■ **CHECK YOUR UNDERSTANDING**:
- a) Rewrite the part of the mailing-list reply that begins at the words "From: Al Viro" and stops after "flags they are.", changing "filesystem" to "storage".
- b) Answer these questions using the mailing-list reply:
(i) On what date and at what time was Al Viro's message sent?
(ii) Which file does Christoph's series concern?
(iii) Which argument struck Linus Torvalds as confusing?

■ **EXTRACTED TEXT**:
Re: [git pull] vfs.git part 3

From: Al Viro
Date: Wed Jul 05 2017 - 18:38:40 EST

On Wed, Jul 05, 2017 at 02:51:43PM -0700, Linus Torvalds wrote:
> On Wed, Jul 5, 2017 at 12:14 AM, Al Viro <viro@xxxxxxxxxxxxxxxxxx> wrote:
> >
> > Christoph's fs/read_write.c series - consolidation and cleanups.
> Side note - when looking through this, it struck me how confusing that
> "int flags" argument was.
> We have a ton of "flags" in the filesystem layer, and how all the
> read/write helpers take them too, and it's really hard to see what
> kind of flags they are.
> Could we perhaps make those RWF_xyz flags have a nice bitwise type,
> and use that type in the argument list, so that not only could there
> be some sparse typechecking, but the functions that pass flags on to
> each other would automatically have a certain amount of actual
> self-documenting prototypes?
> So when you look at one of those vfs_iter_write() or whatever
> functions, you just see *what* flags the flags argument is.

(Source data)

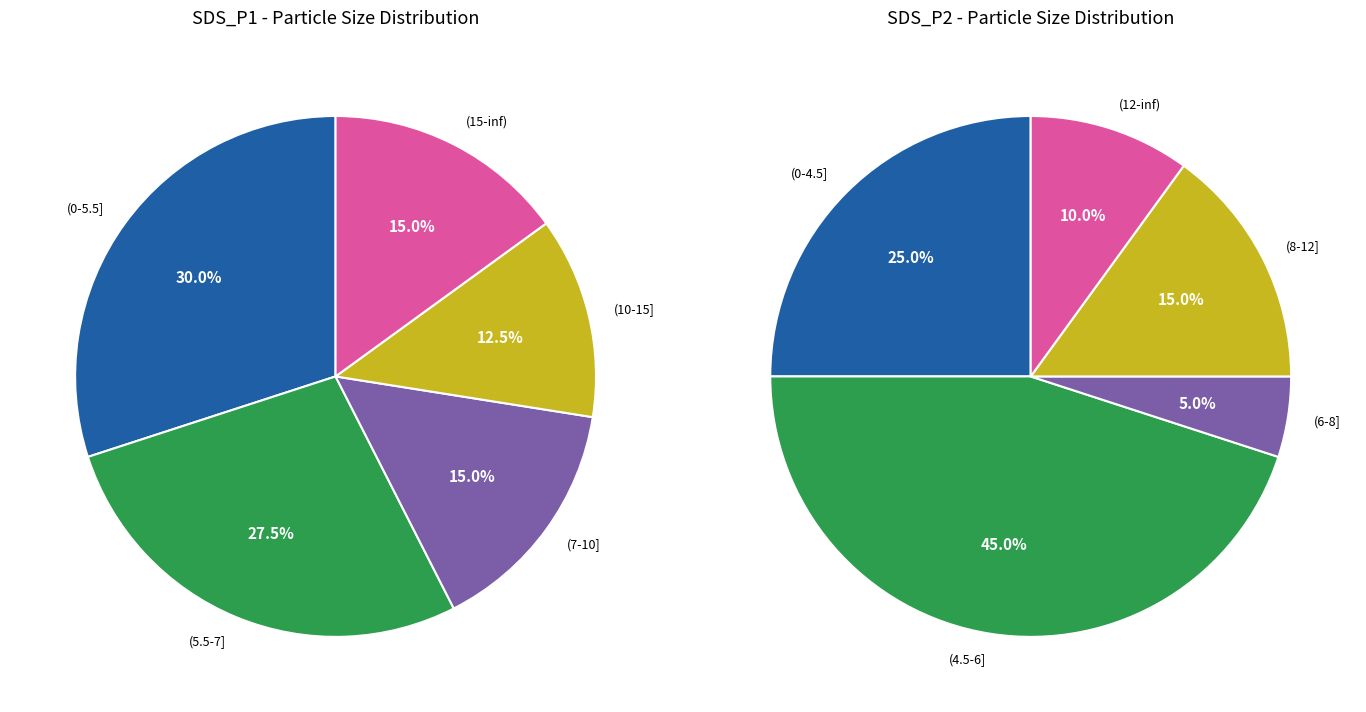

Combined, do 31 and 8 account for over 50%?

No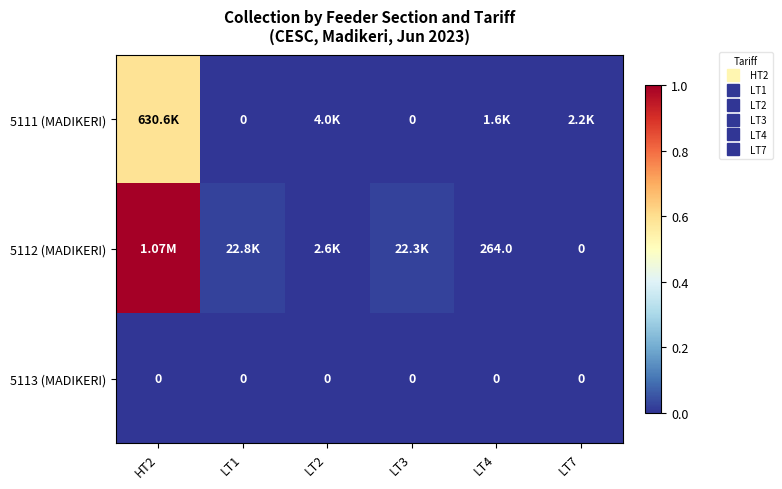

Is it true that 5111 (MADIKERI) equals -0.2 at LT3?

False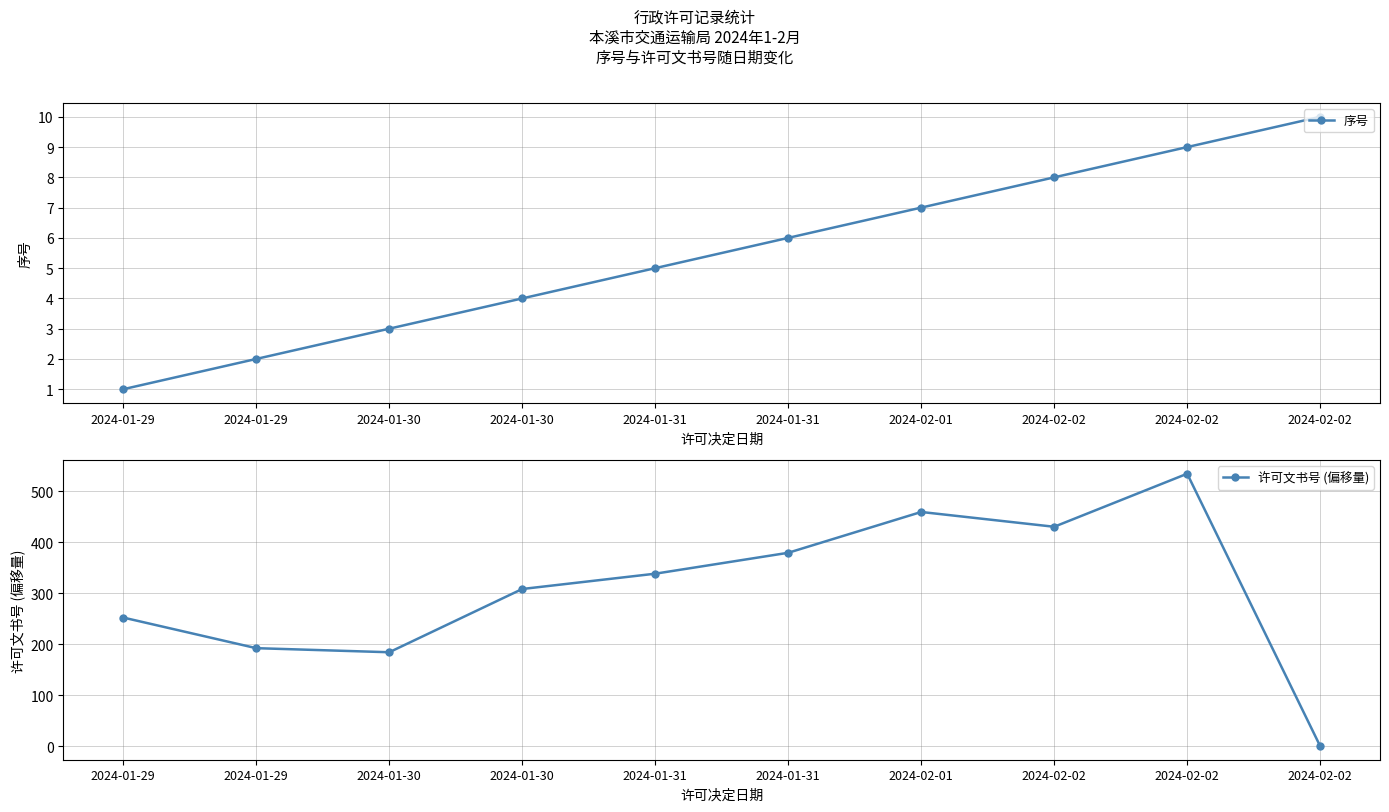

What is the average value of the 许可文书号 (偏移量) series?

308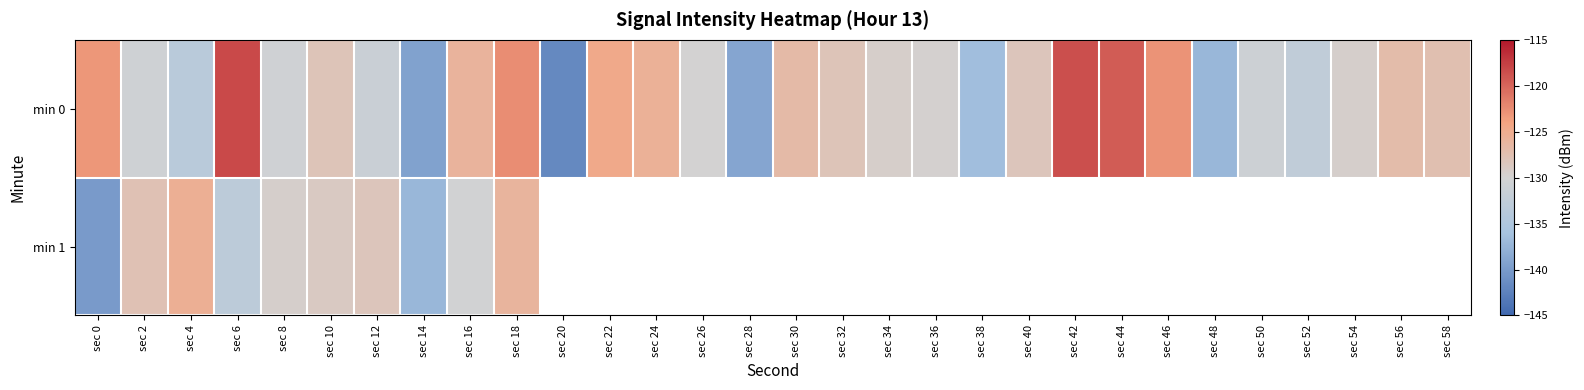

Which category has the lowest value in the min 1 series?

sec 0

■ **RESPONSES PER TASK**:
- a)
From: Al Viro
Date: Wed Jul 05 2017 - 18:38:40 EST

On Wed, Jul 05, 2017 at 02:51:43PM -0700, Linus Torvalds wrote:
> On Wed, Jul 5, 2017 at 12:14 AM, Al Viro <viro@xxxxxxxxxxxxxxxxxx> wrote:
> >
> > Christoph's fs/read_write.c series - consolidation and cleanups.
> Side note - when looking through this, it struck me how confusing that
> "int flags" argument was.
> We have a ton of "flags" in the storage layer, and how all the
> read/write helpers take them too, and it's really hard to see what
> kind of flags they are.

- b)
(i) Wed Jul 05 2017, 18:38:40 EST
(ii) fs/read_write.c
(iii) The "int flags" argument